[39] D. h. „formaliter“ oder „eminenter“ in ihm enthalten sei.

[40] Die französische Ausgabe hat hier folgenden Wortlaut: „Nun könnte ich wohl annehmen, ich sei immer gewesen, wie ich jetzt bin. Dadurch entziehe ich mich aber nicht der Macht dieser Gründe und erkenne gleichwohl die Notwendigkeit, Gott als Urheber meines Daseins anzunehmen.“

[41] Dies ist der Descartessche Gottesbeweis. Er ist kurz folgender: „Die objektive Realität einer Vorstellung kann nicht größer sein als die formale Realität ihrer Ursache.

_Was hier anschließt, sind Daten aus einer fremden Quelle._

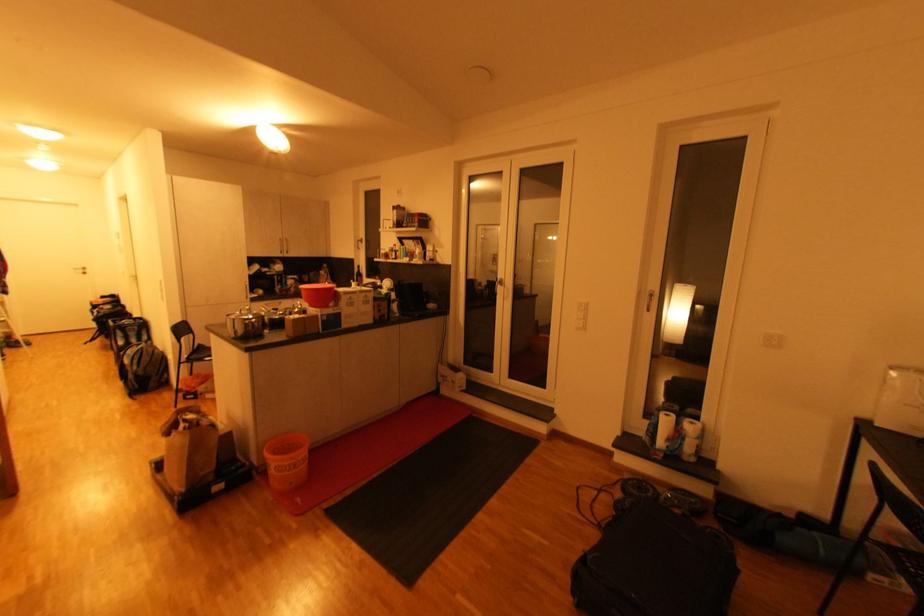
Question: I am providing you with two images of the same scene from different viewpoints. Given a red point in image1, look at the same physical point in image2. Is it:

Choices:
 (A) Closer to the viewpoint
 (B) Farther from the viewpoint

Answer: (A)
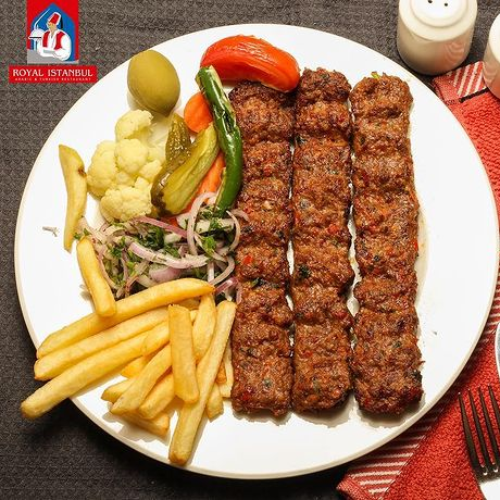
Find the location of a particular element. The width and height of the screenshot is (500, 500). plate is located at coordinates (423, 226).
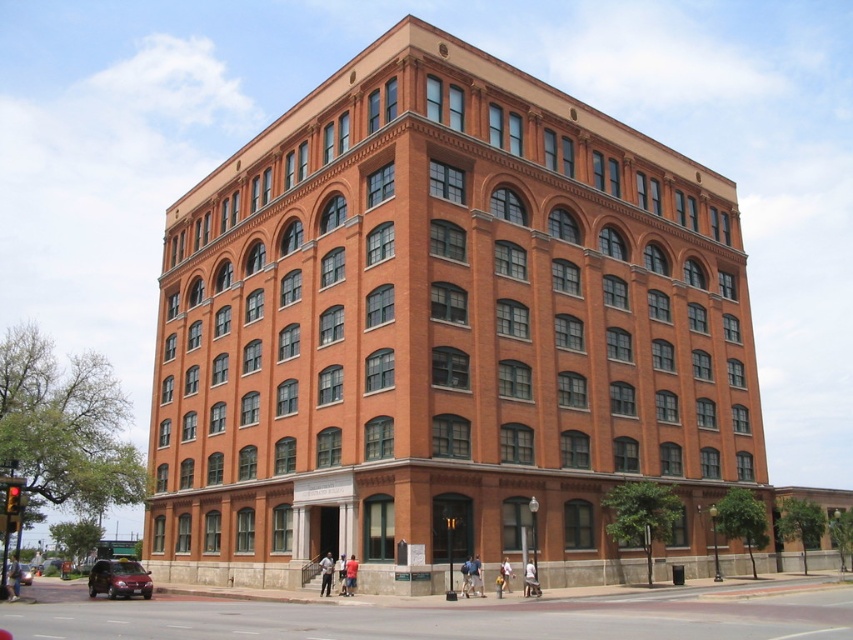
You are a delivery driver approaching the building and need to park your vehicle. You see a metallic red sedan at lower left and a shiny black sedan at lower left. Which vehicle is parked closer to the building?

The shiny black sedan at lower left is parked closer to the building because the metallic red sedan at lower left is located above it, meaning the red sedan is parked behind the black one.

You are a delivery person trying to park your van between the metallic red sedan at lower left and the shiny black sedan at lower left. The van is 2 meters wide. Can you fit your van between them?

The metallic red sedan at lower left is thinner than the shiny black sedan at lower left, but the exact distance between them isn generated from the provided information. Therefore, it is impossible to determine if the van can fit between them based on the given details.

Nun habe ich eine Gottesvorstellung. Ihre objektive Realität ist unendlich groß, also größer als meine formale Realität. Sonach kann ich nicht die Ursache dieser Vorstellung sein. Nur ein unendliches Wesen, Gott selbst kann die Ursache sein: Gott existiert!“

Über die Voraussetzung, auf der der ganze Beweis beruht, daß die objektive Realität nicht größer als die formale Realität der Ursache sein kann, vgl. [S. 56 Anm.]

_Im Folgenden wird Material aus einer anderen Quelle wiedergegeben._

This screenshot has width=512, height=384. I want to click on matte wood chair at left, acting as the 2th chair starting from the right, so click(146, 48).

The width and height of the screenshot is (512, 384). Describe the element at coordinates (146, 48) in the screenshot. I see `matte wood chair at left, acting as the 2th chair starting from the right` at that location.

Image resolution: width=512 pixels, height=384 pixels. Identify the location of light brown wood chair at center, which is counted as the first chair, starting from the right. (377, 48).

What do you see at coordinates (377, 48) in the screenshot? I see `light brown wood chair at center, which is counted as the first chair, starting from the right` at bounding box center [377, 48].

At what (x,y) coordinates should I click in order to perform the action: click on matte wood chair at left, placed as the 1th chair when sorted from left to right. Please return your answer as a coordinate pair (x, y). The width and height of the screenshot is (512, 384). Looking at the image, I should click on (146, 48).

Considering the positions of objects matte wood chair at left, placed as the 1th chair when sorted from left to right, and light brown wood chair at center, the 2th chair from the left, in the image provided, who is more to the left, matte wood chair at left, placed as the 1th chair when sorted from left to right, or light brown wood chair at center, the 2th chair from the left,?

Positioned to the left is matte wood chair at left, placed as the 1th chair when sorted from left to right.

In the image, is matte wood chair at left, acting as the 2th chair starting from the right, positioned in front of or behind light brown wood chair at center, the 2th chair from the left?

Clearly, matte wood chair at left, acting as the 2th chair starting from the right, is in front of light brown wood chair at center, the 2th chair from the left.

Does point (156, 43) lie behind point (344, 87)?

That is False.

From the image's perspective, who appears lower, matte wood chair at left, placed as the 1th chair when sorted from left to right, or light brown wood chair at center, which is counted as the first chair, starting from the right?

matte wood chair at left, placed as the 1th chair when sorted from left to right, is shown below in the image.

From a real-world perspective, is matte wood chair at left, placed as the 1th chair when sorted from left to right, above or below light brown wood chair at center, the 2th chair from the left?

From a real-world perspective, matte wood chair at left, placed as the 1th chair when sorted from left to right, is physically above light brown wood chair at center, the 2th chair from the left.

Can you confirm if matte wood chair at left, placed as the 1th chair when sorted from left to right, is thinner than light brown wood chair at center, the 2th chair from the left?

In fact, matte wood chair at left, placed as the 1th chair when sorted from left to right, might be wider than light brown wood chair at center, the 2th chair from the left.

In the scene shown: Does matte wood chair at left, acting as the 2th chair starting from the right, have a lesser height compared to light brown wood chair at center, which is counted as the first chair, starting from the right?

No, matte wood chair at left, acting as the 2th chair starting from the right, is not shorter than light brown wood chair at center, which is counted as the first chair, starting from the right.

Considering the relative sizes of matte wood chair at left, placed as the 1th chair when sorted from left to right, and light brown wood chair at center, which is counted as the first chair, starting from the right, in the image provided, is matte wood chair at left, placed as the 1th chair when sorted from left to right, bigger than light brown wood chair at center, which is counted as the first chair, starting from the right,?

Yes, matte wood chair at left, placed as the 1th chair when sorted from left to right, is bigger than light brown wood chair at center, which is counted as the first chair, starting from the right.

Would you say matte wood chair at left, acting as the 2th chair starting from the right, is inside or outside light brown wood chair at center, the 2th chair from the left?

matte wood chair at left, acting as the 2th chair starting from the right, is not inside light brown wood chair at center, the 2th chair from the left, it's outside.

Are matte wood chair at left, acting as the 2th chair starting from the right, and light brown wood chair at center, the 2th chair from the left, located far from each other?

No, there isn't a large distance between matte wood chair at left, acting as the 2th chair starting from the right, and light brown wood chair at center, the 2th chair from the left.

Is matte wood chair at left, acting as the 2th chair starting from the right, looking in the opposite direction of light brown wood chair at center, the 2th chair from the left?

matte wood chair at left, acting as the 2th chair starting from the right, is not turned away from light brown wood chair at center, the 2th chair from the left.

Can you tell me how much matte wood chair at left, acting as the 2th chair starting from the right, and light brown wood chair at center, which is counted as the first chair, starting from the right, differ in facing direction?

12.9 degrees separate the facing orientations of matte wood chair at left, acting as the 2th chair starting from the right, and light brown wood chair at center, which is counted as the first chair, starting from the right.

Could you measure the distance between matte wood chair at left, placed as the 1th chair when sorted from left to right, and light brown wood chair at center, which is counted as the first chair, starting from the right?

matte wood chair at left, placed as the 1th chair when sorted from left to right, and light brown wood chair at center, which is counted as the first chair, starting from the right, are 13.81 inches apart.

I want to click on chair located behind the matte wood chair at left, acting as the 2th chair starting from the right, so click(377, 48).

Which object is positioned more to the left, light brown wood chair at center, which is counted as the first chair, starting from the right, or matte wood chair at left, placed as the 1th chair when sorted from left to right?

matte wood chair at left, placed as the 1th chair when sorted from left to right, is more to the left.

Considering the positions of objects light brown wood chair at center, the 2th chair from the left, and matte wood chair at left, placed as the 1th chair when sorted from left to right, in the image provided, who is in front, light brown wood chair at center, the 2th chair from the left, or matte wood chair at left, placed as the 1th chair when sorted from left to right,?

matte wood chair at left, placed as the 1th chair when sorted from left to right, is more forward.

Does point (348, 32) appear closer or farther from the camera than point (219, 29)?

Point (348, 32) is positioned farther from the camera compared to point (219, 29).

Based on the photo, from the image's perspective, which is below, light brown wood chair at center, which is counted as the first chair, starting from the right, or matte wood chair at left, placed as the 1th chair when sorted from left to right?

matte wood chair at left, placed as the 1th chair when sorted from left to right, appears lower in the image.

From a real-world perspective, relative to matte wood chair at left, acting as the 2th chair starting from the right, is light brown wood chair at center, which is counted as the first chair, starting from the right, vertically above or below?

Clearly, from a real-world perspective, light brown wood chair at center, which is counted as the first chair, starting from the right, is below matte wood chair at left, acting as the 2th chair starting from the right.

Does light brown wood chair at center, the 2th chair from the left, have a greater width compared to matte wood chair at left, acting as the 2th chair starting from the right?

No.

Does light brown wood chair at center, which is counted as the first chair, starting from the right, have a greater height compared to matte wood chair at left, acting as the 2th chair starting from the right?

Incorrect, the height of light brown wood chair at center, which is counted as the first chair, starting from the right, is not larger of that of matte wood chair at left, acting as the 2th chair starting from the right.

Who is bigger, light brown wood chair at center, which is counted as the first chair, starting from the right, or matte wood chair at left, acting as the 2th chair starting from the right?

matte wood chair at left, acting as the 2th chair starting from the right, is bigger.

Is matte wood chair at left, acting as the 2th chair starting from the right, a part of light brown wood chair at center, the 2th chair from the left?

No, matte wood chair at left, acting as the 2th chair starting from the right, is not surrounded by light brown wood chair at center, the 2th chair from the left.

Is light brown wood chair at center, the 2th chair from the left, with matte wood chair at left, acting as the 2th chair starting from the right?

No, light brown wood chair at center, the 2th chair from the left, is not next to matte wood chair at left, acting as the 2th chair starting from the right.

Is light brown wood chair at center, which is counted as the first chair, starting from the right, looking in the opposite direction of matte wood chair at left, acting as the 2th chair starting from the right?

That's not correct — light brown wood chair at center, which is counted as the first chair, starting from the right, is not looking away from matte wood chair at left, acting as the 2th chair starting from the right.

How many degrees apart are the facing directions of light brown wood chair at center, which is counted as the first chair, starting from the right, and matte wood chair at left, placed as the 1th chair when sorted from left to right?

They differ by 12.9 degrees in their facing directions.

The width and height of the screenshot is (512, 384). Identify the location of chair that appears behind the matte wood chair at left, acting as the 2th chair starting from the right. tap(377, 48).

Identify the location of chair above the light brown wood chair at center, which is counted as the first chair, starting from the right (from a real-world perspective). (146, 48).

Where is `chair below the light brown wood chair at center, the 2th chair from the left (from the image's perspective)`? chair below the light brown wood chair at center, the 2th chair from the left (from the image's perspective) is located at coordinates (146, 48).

Weiter unten giebt Descartes noch einen zweiten Gottesbeweis, der dem ontologischen Beweise Anselms aufs engste verwandt ist ([fünfte Betrachtung]).

[42]sane multo magis distinctam habeo ideam mentis humanae, quatenus est res cogitans, non extensa in longum, latum et profundum, nec aliud quid a corpore habens, quam ideam ullius rei corporeae.“ Kuno Fischer und Kirchmann beziehen irrtümlicherweise das „quam …“ auf aliud, statt auf „multo magis“, wie wir es (in Übereinstimmung mit der französischen Ausgabe) thun. Kuno Fischer übersetzt: „ohne etwas vom Körper zu haben, als die Idee eines körperlichen Wesens.“

[43] Man sieht hier deutlich, wie der Streit um die Willensfreiheit lediglich ein Wortstreit ist.

Descartes nimmt die Willens„freiheit“ an, weil nicht äußere Ursachen den Willen bestimmen, sondern der Verstand, unsere eigene Erkenntnis, das Ich. Weil der Wille bestimmt wird durch den Verstand (der selbst wieder bestimmt wird durch die Objekte), nennen andere den Willen unfrei. Beide Behauptungen sind ihrem Sinne nach nicht widersprechend!

[44] Es ist schwer verständlich, warum ein Ganzes, um vollkommner zu sein, unvollkommnere Teile enthalten soll. Das Ganze verliert offenbar nichts von seiner Vollkommenheit, wenn seine Teile vollkommen sind; zudem schließt ja auch das Vollkommnere implicite das Unvollkommnere schon in sich. Descartes scheint die Mannigfaltigkeit als zur Vollkommenheit des Weltganzen erforderlich anzusehen. Angenommen, das wäre richtig, so könnte doch diese Mannigfaltigkeit auch in anderer Weise erzeugt werden, als durch Einfügung von Unvollkommnem zwischen das Vollkommne. (Ein solches Verfahren widerspräche dem Wesen eines allervollkommensten Gottes offenbar am allermeisten!) Müssen denn Dinge, die auf gleicher Stufe der Vollkommenheit stehen, einander notwendig „ganz ähnlich“ sein? Kann man sich nicht denken, Gott habe Wesen ganz verschiedener Art schaffen können, die dennoch jedes für sich den höchsten Grad der ihm, seinem Wesen nach, möglichen Vollkommenheiten besäße?